§ **PASSAGE PROVIDED**
===
There are many ways to be a geek, so many fandoms to love and be excited about. Finding people who are as passionate as you about the same things is like finding immediate new friends. I felt this way a few weeks ago when I connected with some guys about starting a new Pathfinder RPG game. I felt this way this afternoon on Twitter while chatting with a fellow about Star Trek. Well, I did until I suggested that the new Star Trek movies, as they're a reboot, were a golden oppertunity missed for increasing diversity in the cast. Apparently this was too against the original concept of the show and couldn't be done. The new Star Treks aren't supposed to be an ad for diversity, I was told. Racism and sexism are things of today, and will be things in the future when Star Trek is supposed to be happening, so changing the cast so Sulu or Chekov were women or black is just right out. They should 'never be changed' and I needed to 'get over it' and wait for a new Star Trek series after Voyager to come out in order to fully address my concerns.

Um, what? I'm pretty sure the idea of boldly going where noone has gone before isn't just for a bunch of white guys, one alien and one black lady. When I watched Star Trek: The Next Generation as a kid, the characters of Beverly Crusher, Diana Troy, Tasha Yar and even semi-regular Guinan made a big impression on me. There were women all over that ship who were making important contributions to missions, diplomatic and otherwise, all the time. Yes, there were problems (Tasha dies for no good reason, Diana is sometimes potrayed as not much more than cosmic eye-candy and a huge part of Beverly's identity is being a mom) but overall they were done well, and there are SO MANY of them!
===
§ **EXTRACTED RECORDS**
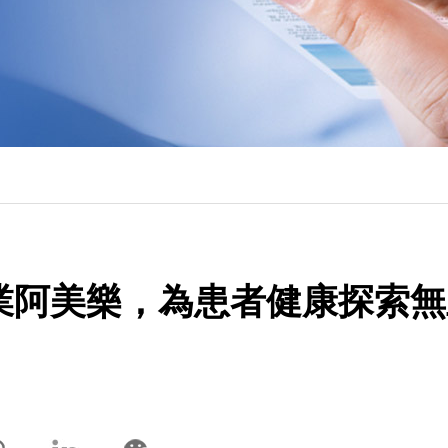
葯業阿美樂，為患者健康探索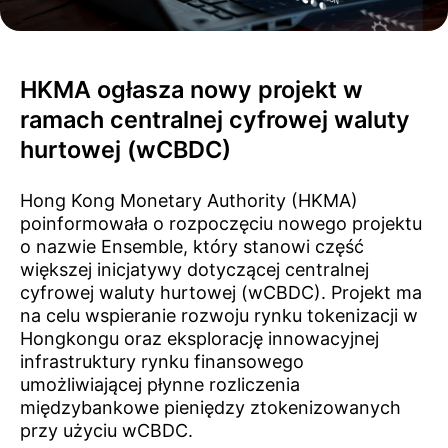
HKMA ogłasza nowy projekt w
ramach centralnej cyfrowej waluty
hurtowej (wCBDC)
Hong Kong Monetary Authority (HKMA)
poinformowała o rozpoczęciu nowego projektu
o nazwie Ensemble, który stanowi część
większej inicjatywy dotyczącej centralnej
cyfrowej waluty hurtowej (wCBDC). Projekt ma
na celu wspieranie rozwoju rynku tokenizacji w
Hongkongu oraz eksplorację innowacyjnej
infrastruktury rynku finansowego
umożliwiającej płynne rozliczenia
międzybankowe pieniędzy ztokenizowanych
przy użyciu wCBDC.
===
§ **TASK PROMPT**
Please continue the post about diversity in the Star Trek cast, starting after its last sentence.

§ **ANSWER SECTION**
Less important to me personally at the time, but very important to the geek culture and Trek fans, was the inclusion of two black characters; Worf and Geordi La Forge. Both are doubly Otherd, Worf being both an alien and dark skinned, and Geordi is blind without his visor. Unlike Uhura, both of these men (males? One is an alien after all) attain high ranks in Star Fleet, so that's good too. Yay diversity! Next Generation, not the original, set the tone of what sci-fi shows, and hell, what the future should be for me, so I'll admit my perceptions are coloured.

Then again, what IS the concept of Star Trek? Let's ask the creator, Gene Roddenberry: “Star Trek was an attempt to say that humanity will reach maturity and wisdom on the day that it begins not just to tolerate, but take a special delight in differences in ideas and differences in life forms. […] If we cannot learn to actually enjoy those small differences, to take a positive delight in those small differences between our own kind, here on this planet, then we do not deserve to go out into space and meet the diversity that is almost certainly out there.”
Gene Roddenberry

J.J. Abrams, Paramount and everyone else associated with the new Star Trek films casting decisions are getting in the future's way by deliberately catering to the old school fans and 60s attitudes and not increasing the diversity of the crew of the Enterprise for the reboot. A reboot is the perfect time to mix things up and correct lingering problems like gender and race inequality. Yes, the original Star Trek was made and shown in the '60s, and therefore was limited in what it could do. But it's 2013! We can, and should do better. I expect more from those who hold Gene's legacy, and I imagine he would too.